A narrativa mostra que a advertência não deu muito certo. O homem divulgou muito o fato. Consequência: Jesus não podia mais entrar publicamente numa cidade. Ficava fora e em lugares desertos. Interessante essa constatação do evangelista. No começo da narrativa, somos convidados a entender que o leproso é quem deve morar em lugares desertos, para não contaminar ninguém (ora, o encontro acontece no meio do caminho). Agora é Jesus que não pode ficar na cidade. Mesmo sendo uma catequese, o evangelista não deixa a coerência narrativa de lado. Mostra um Jesus consciente e consequente em relação às suas atitudes. Ele sabe que, ao se aproximar e tocar um leproso, deve ficar, no mínimo, quarenta dias afastado do contato com as pessoas, para certificar-se de que não foi contaminado pela doença. Por isso, a constatação que permanecia nos lugares desertos e fora da cidade. Ele assume a condição de marginalização vivida pelo leproso.

Ora, o evangelista mostra Jesus superando a lógica da moral religiosa de seu tempo, no intuito de ensinar que, quando a humanidade vive em situações de morte, de marginalizações, de exclusões, que desfiguram a dignidade, não há limites para Ele devolver-lhes a vida. Deus, em Jesus, “sai” para a condição da marginalização, para que o ser humano possa estar dentro do âmbito da vida. Ao mesmo tempo, esta indicação que o autor oferece serve como advertência para o discípulo: se ele quiser encontrar e seguir o Senhor, se faz necessário ir e encontra-lo nos lugares desertos da marginalização e da exclusão, pois é ali em que Ele se encontra. O lugar do discípulo é onde o mestre e Senhor está.
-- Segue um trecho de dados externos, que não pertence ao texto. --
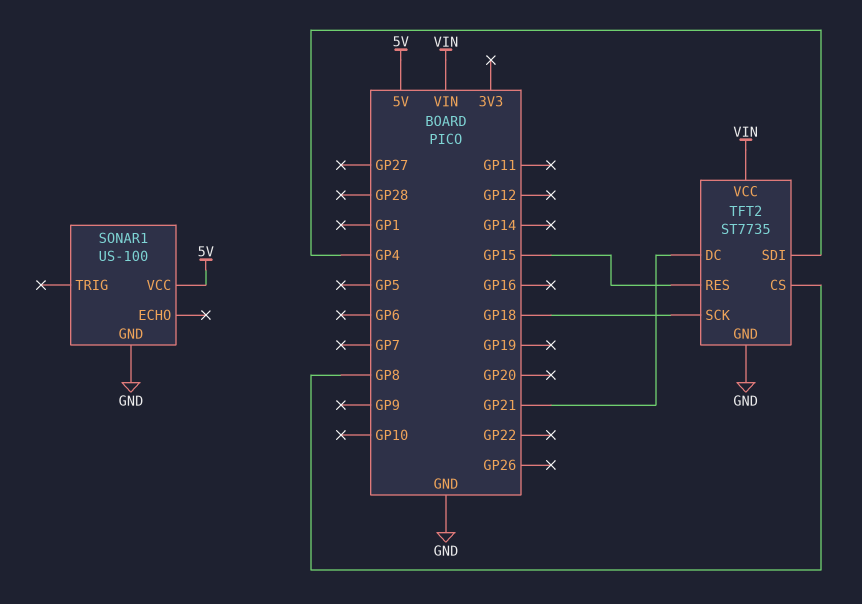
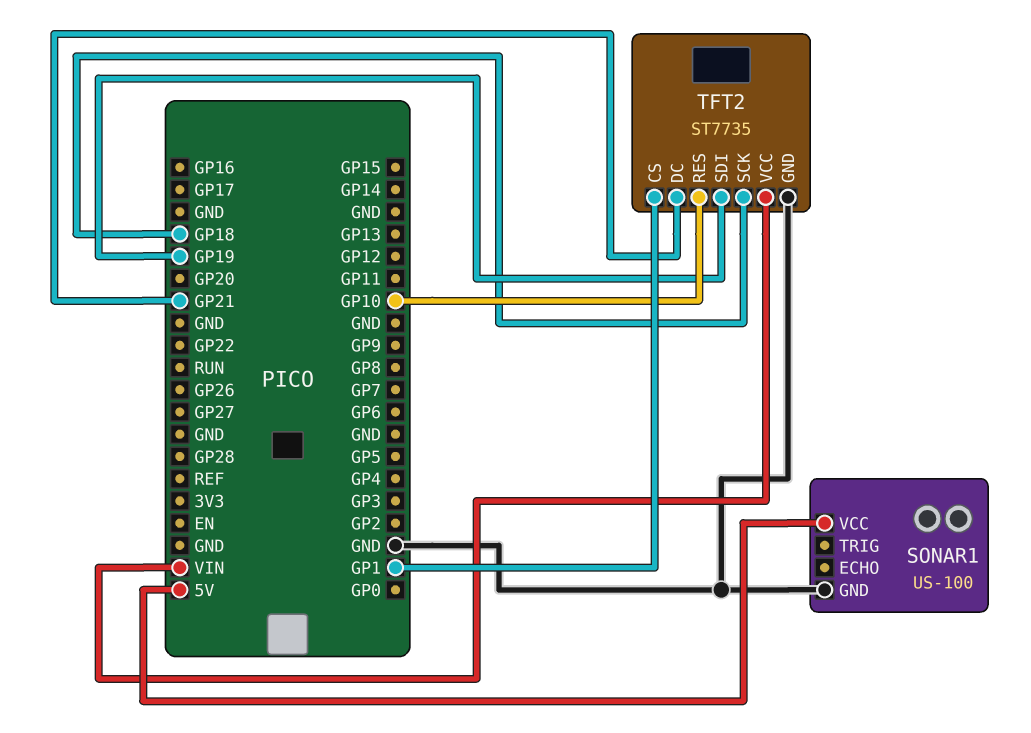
TFT2 pin CS: GP8 -> GP1
TFT2 pin RES: GP15 -> GP10
TFT2 pin SDI: GP4 -> GP19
Quais são as lepras que causam amortecimento e desfiguram o ser humano? Nossas comunidades são lugares de purificação – acolhida, cuidado, promoção da vida e da dignidade de cada pessoa humana? Quais as lepras que ainda predominam em nossa sociedade? Temos a coragem de, com Jesus, colocar-se nos lugares desertos e afastados, a fim de resgatar e recuperar a dignidade dos irmãos que estão fora?

 

Pe. João Paulo Góes Sillio.

Santuário São Judas Tadeu, Avaré/Arquidiocese de Botucatu-SP.